*** Opening EXTRACTED RECORDS ***

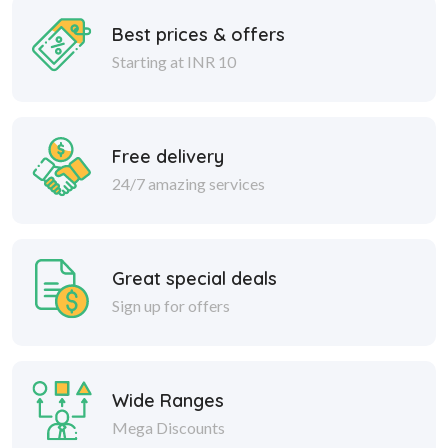
Best prices & offers
Starting at INR 10
Free delivery
24/7 amazing services
Great special deals
Sign up for offers
Wide Ranges
Mega Discounts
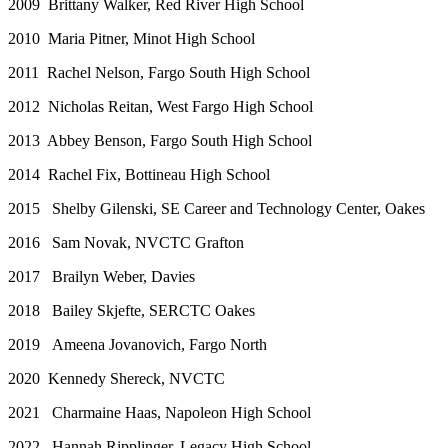
2009 Brittany Walker, Red River High School
2010 Maria Pitner, Minot High School
2011 Rachel Nelson, Fargo South High School
2012 Nicholas Reitan, West Fargo High School
2013 Abbey Benson, Fargo South High School
2014 Rachel Fix, Bottineau High School
2015 Shelby Gilenski, SE Career and Technology Center, Oakes
2016 Sam Novak, NVCTC Grafton
2017 Brailyn Weber, Davies
2018 Bailey Skjefte, SERCTC Oakes
2019 Ameena Jovanovich, Fargo North
2020 Kennedy Shereck, NVCTC
2021 Charmaine Haas, Napoleon High School
2022 Hannah Ripplinger, Legacy High School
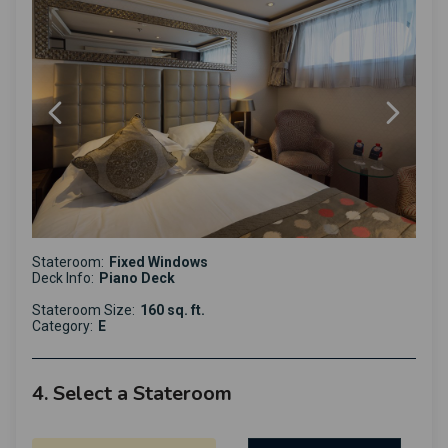
Stateroom:
Fixed Windows
Deck Info:
Piano Deck
Stateroom Size:
160 sq. ft.
Category:
E
4. Select a Stateroom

*** Closing EXTRACTED RECORDS ***

§ TASK ITEM
Render everything in the listing from the line containing "2009 Brittany Walker, Red River High School" down to the line containing "2014 Rachel Fix, Bottineau High School", both included, as a Markdown table with the columns No. and Entry. Number each row and omit any blank lines.

§ RESPONSE TO THE EXERCISE
| No. | Entry |
|---|---|
| 1 | 2009 Brittany Walker, Red River High School |
| 2 | 2010 Maria Pitner, Minot High School |
| 3 | 2011 Rachel Nelson, Fargo South High School |
| 4 | 2012 Nicholas Reitan, West Fargo High School |
| 5 | 2013 Abbey Benson, Fargo South High School |
| 6 | 2014 Rachel Fix, Bottineau High School |